Eating disorder treatment involves two central pillars to recovery. The first step is regulating meals with a structured meal plan that can stabilize the digestive system and also calibrate hunger and fullness cues. The second step is to identify emotions and then work on ways to experience, validate and manage those feelings without using the eating disorder.
These two parts of eating disorder treatment don’t, and for the foreseeable future won’t, change.
The complex interplay of the psychological and physiological cues that regulate our eating patterns are largely innate and outside the purview of conscious thought and intent. Eating enough food for survival is an ingrained primal urge we share with all living beings. When we have enough food, the hunger drive is weak enough that we can delude ourselves into thinking we control how we eat. That changes quickly when our bodies are starved.
In the modern world, access to so many foods designed to be addictive combined with the powerful food industry leaves us vulnerable to a system intended to make us associate food with emotion and comfort. The fat phobic culture adds to the lure of food by demonizing being fat and eating “unhealthy” foods, thereby creating a way for children and adolescents to work out their negative feelings through food.
We are pressured to connect food and emotion both through industry and through cultural fat phobia. The result is a high likelihood that people will have disordered thoughts and behaviors around food and, largely based on genetic predisposition or less fortunate circumstances, an eating disorder.
Recovery needs to undo the psychological and behavioral patterns and rewrite the myths about food and weight drilled into people when they’re young. This work is hard and needs repetition but can be successful. People do get better from eating disorders all the time. I have written many posts in this blog that explain the path to get well.
There are also capitalist drives intended to take advantage of people desperate to get help. These industries promise an easy but ultimately unsuccessful fix that only demoralize and even re-traumatize people already suffering with an eating disorder.
Eating disorder treatment programs offer the illusion of a cure but provide a stopgap measure of stability, at best. The services are run primarily by inexperienced clinicians with misleading if not cruel messages that eating disorders are the patient’s fault. In addition, they offer no plan for continued recovery after discharge.

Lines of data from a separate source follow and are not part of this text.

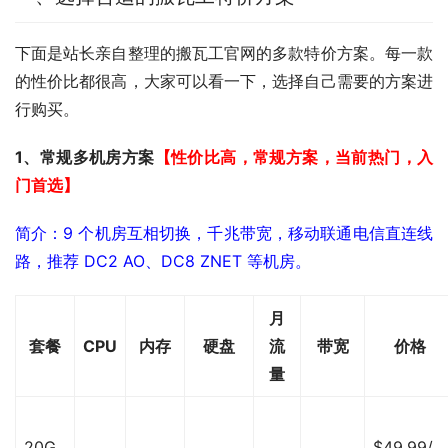
下面是站长亲自整理的搬瓦工官网的多款特价方案。每一款
的性价比都很高，大家可以看一下，选择自己需要的方案进
行购买。
1、常规多机房方案
【性价比高，常规方案，当前热门，入
门首选】
简介：9 个机房互相切换，千兆带宽，移动联通电信直连线
路，推荐 DC2 AO、DC8 ZNET 等机房。
月
套餐
CPU
内存
硬盘
流
带宽
价格
量
20G
$49.99/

The diet industry benefits from the numerous studies that show that diets don’t work. The business model is that their services never work. People will always come back since the companies know that what they offer is never a cure and often only worsens the eating behaviors. Similarly, GLP-1’s offer a seeming cure for all eating woes. In addition, they are now available to anyone who wants them without medical supervision. There are enough stories online to convince people with eating disorders that these medications will cure them. Despite all the benefits of these new medications, they don’t cure eating disorders.
The path to recovery remains as possible as ever. People do get better. The steps still involve a meal plan, consistent support through a treatment team and resiliency. Many industries know how desperate people are to find a solution to their eating woes, body image thoughts and eating disorders and how susceptible they all are to supposed cures. I advise people to avoid any seemingly miraculous cure. The path towards recovery has not changed.